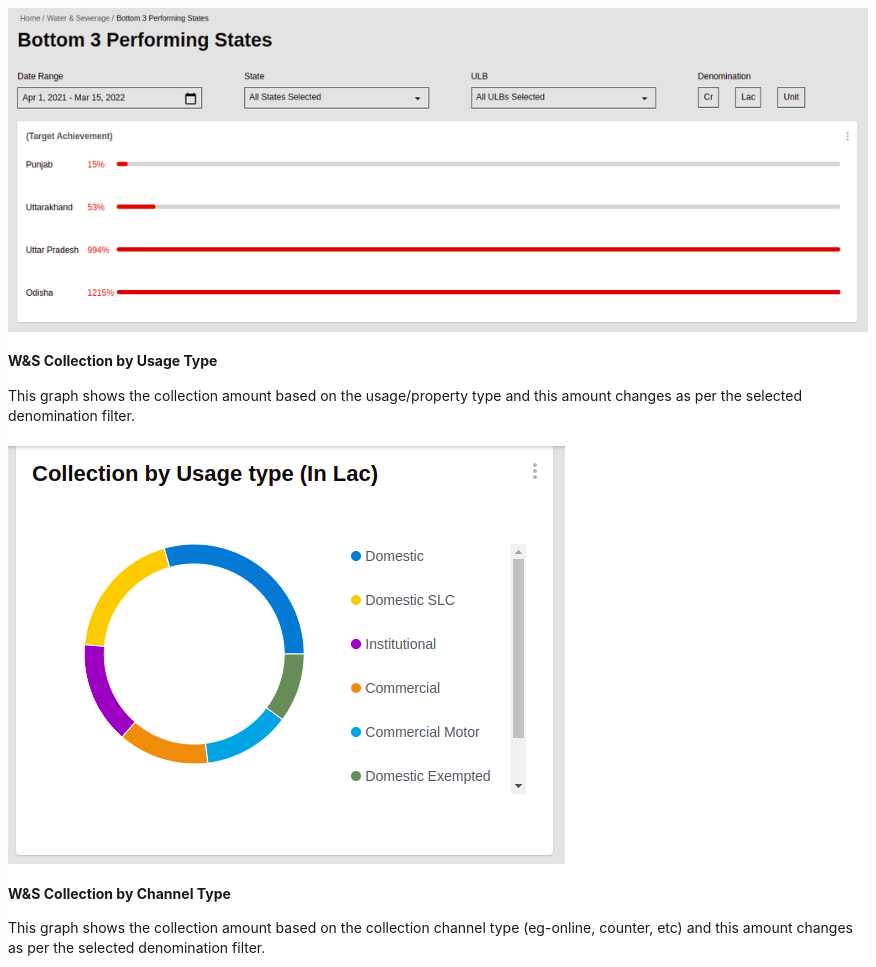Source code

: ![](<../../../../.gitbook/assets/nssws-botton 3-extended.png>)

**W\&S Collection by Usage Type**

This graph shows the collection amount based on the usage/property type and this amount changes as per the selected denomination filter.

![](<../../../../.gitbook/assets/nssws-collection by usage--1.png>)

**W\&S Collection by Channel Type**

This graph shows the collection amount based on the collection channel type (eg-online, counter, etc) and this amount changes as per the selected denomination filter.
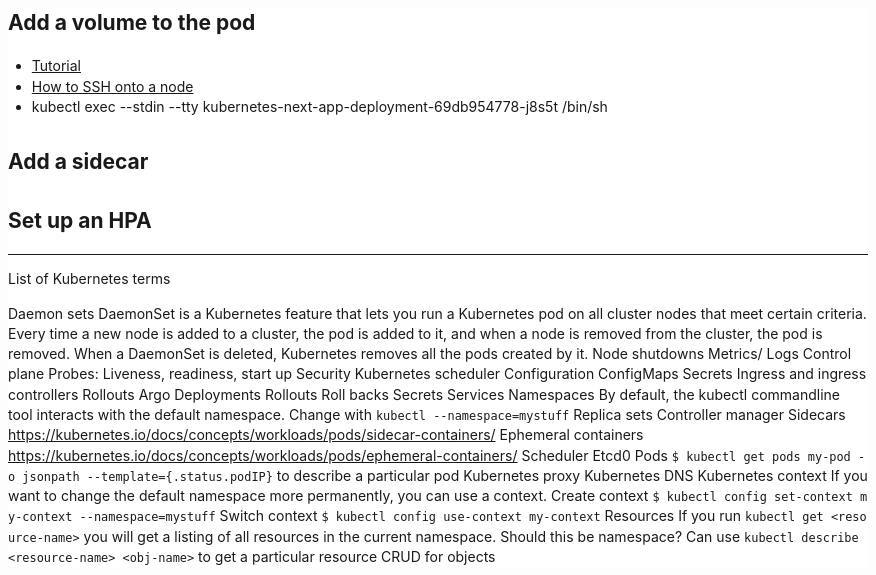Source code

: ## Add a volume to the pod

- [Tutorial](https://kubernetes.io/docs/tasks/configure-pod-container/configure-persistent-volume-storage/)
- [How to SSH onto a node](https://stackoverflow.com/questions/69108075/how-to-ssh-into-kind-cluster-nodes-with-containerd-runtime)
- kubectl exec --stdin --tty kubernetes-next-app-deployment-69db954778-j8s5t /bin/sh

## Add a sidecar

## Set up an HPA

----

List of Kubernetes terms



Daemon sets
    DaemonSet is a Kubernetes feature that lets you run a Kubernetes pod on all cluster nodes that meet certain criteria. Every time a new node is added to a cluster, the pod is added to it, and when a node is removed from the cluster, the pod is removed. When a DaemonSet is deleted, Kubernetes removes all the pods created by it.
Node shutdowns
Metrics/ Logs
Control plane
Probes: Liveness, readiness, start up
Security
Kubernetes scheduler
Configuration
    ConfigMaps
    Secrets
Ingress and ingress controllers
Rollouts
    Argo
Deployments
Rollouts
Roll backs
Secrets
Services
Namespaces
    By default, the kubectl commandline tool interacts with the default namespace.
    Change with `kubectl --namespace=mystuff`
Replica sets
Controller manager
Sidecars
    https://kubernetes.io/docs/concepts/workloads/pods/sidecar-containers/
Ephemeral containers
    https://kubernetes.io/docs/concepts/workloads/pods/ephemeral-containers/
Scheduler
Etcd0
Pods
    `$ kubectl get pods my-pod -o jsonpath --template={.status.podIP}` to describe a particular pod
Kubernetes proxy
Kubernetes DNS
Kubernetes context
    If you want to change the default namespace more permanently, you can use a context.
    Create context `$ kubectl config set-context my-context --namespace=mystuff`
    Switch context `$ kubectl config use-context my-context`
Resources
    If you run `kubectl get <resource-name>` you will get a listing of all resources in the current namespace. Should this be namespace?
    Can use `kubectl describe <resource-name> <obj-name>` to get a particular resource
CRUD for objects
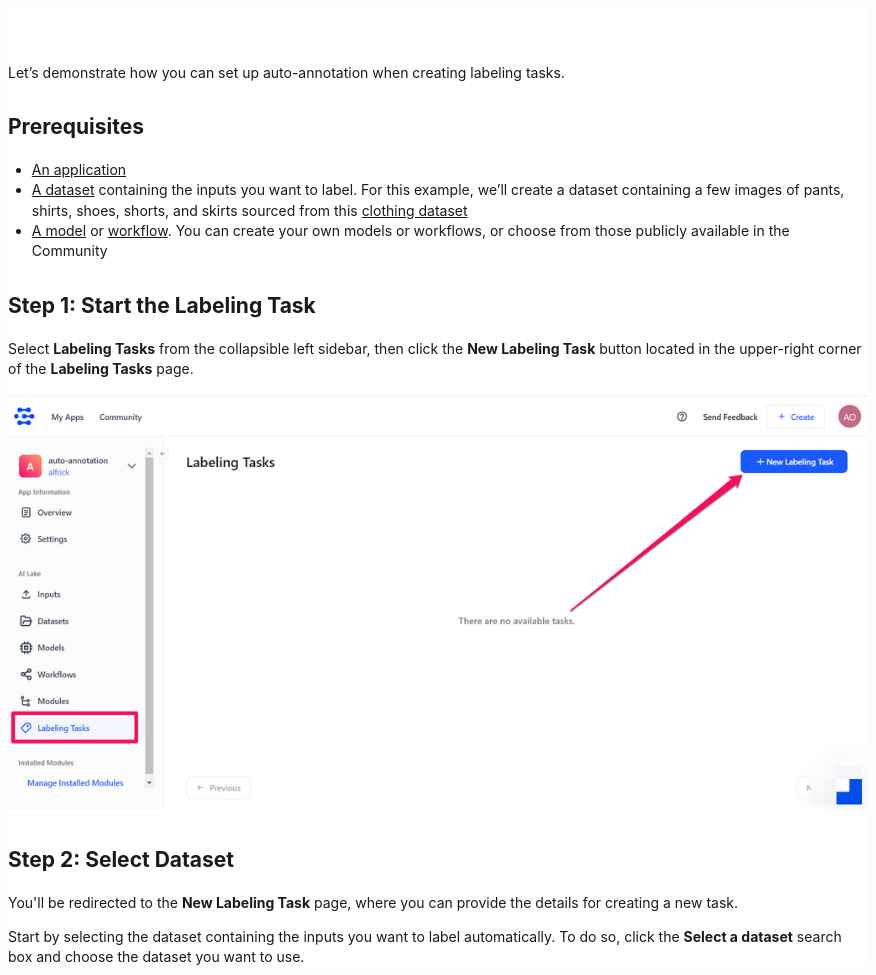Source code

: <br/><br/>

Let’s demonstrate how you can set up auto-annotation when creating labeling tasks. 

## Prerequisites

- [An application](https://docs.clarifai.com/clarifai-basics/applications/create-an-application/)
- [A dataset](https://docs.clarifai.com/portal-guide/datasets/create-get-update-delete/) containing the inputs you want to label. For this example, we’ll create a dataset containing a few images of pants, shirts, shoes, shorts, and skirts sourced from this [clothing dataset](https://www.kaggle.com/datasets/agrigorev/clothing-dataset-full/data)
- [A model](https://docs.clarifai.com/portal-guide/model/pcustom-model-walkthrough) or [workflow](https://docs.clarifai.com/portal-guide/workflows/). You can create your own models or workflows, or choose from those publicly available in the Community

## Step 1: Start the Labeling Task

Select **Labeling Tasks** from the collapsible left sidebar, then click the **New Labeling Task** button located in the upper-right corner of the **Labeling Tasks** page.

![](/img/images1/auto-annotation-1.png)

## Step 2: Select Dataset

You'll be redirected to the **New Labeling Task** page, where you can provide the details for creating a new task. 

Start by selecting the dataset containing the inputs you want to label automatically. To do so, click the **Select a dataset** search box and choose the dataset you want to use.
==
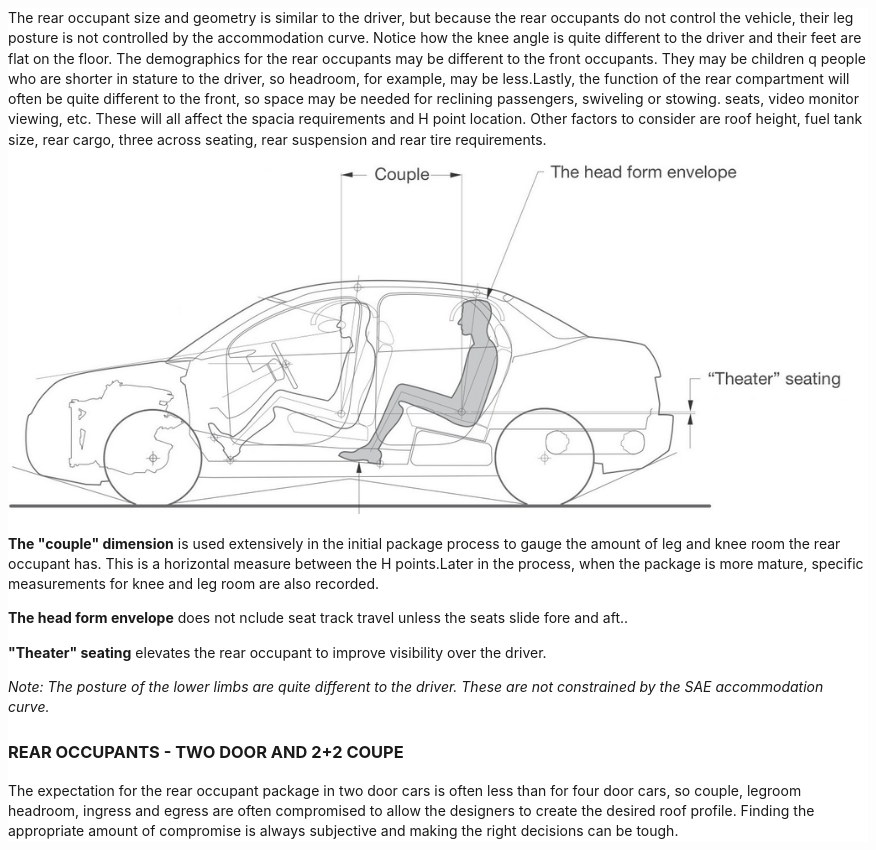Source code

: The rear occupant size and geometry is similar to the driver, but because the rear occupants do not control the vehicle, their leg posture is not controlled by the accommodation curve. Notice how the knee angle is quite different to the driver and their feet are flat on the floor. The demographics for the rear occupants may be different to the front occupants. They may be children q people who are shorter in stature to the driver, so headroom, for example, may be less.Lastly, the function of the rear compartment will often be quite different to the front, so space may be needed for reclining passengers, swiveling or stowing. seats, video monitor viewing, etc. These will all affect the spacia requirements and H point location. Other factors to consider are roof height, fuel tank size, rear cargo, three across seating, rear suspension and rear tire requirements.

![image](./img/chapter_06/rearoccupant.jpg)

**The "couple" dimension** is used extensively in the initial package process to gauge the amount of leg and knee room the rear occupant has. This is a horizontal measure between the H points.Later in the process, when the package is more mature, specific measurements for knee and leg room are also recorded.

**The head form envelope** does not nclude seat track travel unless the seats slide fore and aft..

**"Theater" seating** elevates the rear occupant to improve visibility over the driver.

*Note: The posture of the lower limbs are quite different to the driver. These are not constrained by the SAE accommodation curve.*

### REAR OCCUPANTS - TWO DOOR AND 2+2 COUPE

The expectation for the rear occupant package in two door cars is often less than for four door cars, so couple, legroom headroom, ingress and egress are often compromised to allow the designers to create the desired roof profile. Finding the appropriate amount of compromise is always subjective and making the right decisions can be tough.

Job:
Give the part of the listing that opens with the line containing "List of Kubernetes terms" and closes with the line containing "## Prerequisites" as a Markdown table with the columns Row and Line, numbering each line and skipping blank ones. Leave the pictures out of the answer.

Exercise answer:
| Row | Line |
|---|---|
| 1 | List of Kubernetes terms |
| 2 | Daemon sets |
| 3 |     DaemonSet is a Kubernetes feature that lets you run a Kubernetes pod on all cluster nodes that meet certain criteria. Every time a new node is added to a cluster, the pod is added to it, and when a node is removed from the cluster, the pod is removed. When a DaemonSet is deleted, Kubernetes removes all the pods created by it. |
| 4 | Node shutdowns |
| 5 | Metrics/ Logs |
| 6 | Control plane |
| 7 | Probes: Liveness, readiness, start up |
| 8 | Security |
| 9 | Kubernetes scheduler |
| 10 | Configuration |
| 11 |     ConfigMaps |
| 12 |     Secrets |
| 13 | Ingress and ingress controllers |
| 14 | Rollouts |
| 15 |     Argo |
| 16 | Deployments |
| 17 | Rollouts |
| 18 | Roll backs |
| 19 | Secrets |
| 20 | Services |
| 21 | Namespaces |
| 22 |     By default, the kubectl commandline tool interacts with the default namespace. |
| 23 |     Change with `kubectl --namespace=mystuff` |
| 24 | Replica sets |
| 25 | Controller manager |
| 26 | Sidecars |
| 27 |     https://kubernetes.io/docs/concepts/workloads/pods/sidecar-containers/ |
| 28 | Ephemeral containers |
| 29 |     https://kubernetes.io/docs/concepts/workloads/pods/ephemeral-containers/ |
| 30 | Scheduler |
| 31 | Etcd0 |
| 32 | Pods |
| 33 |     `$ kubectl get pods my-pod -o jsonpath --template={.status.podIP}` to describe a particular pod |
| 34 | Kubernetes proxy |
| 35 | Kubernetes DNS |
| 36 | Kubernetes context |
| 37 |     If you want to change the default namespace more permanently, you can use a context. |
| 38 |     Create context `$ kubectl config set-context my-context --namespace=mystuff` |
| 39 |     Switch context `$ kubectl config use-context my-context` |
| 40 | Resources |
| 41 |     If you run `kubectl get <resource-name>` you will get a listing of all resources in the current namespace. Should this be namespace? |
| 42 |     Can use `kubectl describe <resource-name> <obj-name>` to get a particular resource |
| 43 | CRUD for objects |
| 44 | Source code |
| 45 | : <br/><br/> |
| 46 | Let’s demonstrate how you can set up auto-annotation when creating labeling tasks.  |
| 47 | ## Prerequisites |